By The Kerr Center for Sustainable Agriculture
Last month, the U.S. Fish & Wildlife Service (USFWS) proposed listing the monarch butterfly as threatened under the Endangered Species Act. The agency published a proposed rule in the Federal Register, and is accepting public comment on that rule through March 12.
According to the agency’s most recent monarch Species Status Assessment, “by 2080 the probability of extinction for eastern monarchs ranges from 56 to 74% and the probability of extinction for western monarchs is greater than 95%. Threats to the species include the loss and degradation of breeding, migratory and overwintering habitat, exposure to insecticides, and the effects of climate change.”
A threatened species is one step safer than an endangered one. An endangered species faces “danger of extinction throughout all or a significant portion of its range,” while a threatened species is “likely to become an endangered species within the foreseeable future.”
The proposal is the latest stage in the monarchs’ long and winding journey toward official federal recognition of their plight. In 2014, in response to several conservation organizations’ request for the agency to list the monarch butterfly as a threatened species, USFWS published a “finding” that listing the monarch butterfly might be warranted.
Six years later, USFWS published another finding, stating that listing the species as endangered or threatened was warranted, but “precluded by higher priority actions.” In other words, the monarch met all the criteria for listing, but so many other candidate species were in even worse shape that the monarch’s status was left unchanged.
In both 2022 and 2023, the agency reiterated that finding.
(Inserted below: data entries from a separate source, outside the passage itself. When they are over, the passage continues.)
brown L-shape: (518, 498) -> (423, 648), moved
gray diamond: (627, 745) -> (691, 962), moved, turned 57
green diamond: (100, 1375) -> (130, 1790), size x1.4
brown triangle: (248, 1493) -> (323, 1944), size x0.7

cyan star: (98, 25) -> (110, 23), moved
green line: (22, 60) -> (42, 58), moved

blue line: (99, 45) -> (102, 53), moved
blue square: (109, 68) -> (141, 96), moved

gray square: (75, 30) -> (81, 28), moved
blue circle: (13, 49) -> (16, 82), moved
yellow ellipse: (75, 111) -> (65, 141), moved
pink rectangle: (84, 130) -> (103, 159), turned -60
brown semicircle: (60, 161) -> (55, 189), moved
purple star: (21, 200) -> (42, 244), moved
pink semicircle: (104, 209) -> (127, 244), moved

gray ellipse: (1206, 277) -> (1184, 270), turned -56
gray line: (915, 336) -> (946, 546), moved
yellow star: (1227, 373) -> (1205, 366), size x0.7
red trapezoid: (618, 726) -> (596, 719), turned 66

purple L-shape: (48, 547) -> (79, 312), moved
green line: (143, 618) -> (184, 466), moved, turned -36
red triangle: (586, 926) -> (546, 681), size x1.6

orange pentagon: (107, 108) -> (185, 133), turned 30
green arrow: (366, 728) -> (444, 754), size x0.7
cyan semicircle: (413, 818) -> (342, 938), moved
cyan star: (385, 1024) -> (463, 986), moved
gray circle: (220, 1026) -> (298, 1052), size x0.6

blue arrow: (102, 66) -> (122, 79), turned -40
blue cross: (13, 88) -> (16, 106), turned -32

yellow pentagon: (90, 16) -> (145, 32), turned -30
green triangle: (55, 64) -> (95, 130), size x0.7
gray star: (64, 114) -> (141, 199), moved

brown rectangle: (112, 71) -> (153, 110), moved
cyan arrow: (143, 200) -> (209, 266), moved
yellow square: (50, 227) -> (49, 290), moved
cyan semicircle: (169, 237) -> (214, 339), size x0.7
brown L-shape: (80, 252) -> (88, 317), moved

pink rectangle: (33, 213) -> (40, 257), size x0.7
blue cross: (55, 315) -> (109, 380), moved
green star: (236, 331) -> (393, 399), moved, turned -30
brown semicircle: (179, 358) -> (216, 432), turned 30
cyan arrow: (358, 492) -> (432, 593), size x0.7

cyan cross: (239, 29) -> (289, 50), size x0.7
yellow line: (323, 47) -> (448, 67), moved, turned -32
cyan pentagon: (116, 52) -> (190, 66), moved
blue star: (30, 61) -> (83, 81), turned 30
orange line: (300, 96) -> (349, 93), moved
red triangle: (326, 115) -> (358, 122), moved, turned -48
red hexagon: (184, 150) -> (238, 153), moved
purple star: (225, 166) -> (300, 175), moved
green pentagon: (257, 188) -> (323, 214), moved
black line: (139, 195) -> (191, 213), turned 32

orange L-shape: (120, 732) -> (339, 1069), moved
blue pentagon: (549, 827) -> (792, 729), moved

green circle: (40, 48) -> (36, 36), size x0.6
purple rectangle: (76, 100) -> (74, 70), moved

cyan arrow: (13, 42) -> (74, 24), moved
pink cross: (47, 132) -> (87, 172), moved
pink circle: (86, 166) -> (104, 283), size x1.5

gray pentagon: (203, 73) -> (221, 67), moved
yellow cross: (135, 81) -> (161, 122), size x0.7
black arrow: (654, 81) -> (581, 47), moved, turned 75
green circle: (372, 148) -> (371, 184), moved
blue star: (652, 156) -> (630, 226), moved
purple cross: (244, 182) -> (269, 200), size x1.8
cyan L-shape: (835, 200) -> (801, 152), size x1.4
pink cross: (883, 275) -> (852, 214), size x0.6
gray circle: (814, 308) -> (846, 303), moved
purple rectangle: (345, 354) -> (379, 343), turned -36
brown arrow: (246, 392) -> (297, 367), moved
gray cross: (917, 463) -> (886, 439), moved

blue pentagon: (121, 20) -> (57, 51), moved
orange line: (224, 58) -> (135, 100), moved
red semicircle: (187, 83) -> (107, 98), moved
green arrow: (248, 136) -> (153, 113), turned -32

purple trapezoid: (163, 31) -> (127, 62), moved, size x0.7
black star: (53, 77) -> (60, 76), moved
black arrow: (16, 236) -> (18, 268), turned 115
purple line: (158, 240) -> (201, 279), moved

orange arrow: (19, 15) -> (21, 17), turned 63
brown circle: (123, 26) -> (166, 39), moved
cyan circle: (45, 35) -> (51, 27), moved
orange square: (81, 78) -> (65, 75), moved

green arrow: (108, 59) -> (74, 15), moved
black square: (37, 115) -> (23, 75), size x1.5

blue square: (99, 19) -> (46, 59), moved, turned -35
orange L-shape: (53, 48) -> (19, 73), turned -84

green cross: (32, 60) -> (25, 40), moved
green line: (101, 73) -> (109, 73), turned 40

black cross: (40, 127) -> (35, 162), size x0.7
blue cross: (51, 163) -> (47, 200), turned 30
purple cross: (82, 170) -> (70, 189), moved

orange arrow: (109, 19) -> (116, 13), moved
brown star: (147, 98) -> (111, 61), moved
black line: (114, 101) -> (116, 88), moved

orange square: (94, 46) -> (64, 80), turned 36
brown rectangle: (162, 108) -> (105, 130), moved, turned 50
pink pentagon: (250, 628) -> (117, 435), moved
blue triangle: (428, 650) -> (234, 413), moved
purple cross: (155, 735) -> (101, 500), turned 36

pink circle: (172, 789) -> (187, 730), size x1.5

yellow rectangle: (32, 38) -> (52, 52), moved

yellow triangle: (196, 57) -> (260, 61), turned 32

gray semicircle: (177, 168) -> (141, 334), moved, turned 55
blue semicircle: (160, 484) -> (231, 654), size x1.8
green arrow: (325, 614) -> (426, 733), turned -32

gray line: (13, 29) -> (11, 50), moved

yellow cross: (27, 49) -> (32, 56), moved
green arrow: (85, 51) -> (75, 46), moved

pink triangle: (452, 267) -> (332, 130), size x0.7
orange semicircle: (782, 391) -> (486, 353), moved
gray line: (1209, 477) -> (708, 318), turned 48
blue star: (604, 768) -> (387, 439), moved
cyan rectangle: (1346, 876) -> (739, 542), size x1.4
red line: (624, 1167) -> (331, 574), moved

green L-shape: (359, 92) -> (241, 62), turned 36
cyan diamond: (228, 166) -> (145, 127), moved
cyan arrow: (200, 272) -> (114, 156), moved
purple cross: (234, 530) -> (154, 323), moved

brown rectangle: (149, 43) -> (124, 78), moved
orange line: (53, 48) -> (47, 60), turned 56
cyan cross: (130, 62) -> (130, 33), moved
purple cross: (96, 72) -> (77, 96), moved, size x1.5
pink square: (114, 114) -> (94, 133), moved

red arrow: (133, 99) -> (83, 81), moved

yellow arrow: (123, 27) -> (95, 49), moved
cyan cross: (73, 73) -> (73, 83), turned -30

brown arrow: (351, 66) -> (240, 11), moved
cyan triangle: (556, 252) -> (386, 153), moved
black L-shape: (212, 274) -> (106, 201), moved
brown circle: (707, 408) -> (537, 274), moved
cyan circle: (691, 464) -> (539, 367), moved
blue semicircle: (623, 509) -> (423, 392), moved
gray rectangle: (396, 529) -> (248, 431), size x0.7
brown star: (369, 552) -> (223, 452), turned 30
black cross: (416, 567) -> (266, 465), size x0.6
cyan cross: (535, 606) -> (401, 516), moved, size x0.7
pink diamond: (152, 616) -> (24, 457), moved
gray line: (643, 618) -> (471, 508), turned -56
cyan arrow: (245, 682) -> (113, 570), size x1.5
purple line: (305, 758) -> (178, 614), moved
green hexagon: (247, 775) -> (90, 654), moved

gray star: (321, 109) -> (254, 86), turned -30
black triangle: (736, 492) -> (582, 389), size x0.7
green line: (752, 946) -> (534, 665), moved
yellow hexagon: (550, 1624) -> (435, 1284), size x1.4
USFWS has released a fact sheet on the proposed rule, specific to agricultural producers. It states that the rule’s goal is “to encourage voluntary conservation measures. That means that activities that may maintain, enhance, remove or establish milkweed and nectar plants within the breeding and migratory range would be allowed in many circumstances.”
The intent is “to avoid large-scale, permanent conversion of monarch habitat. The proposed rule explicitly allows for routine agricultural activities, livestock grazing and ranching activities… encouraging active habitat management that supports monarchs while landowners manage their land as they intended.”
The full text of the proposed rule, and instructions for submitting comments, are available in the Federal Register Reading Room. The USFWS website offers additional information.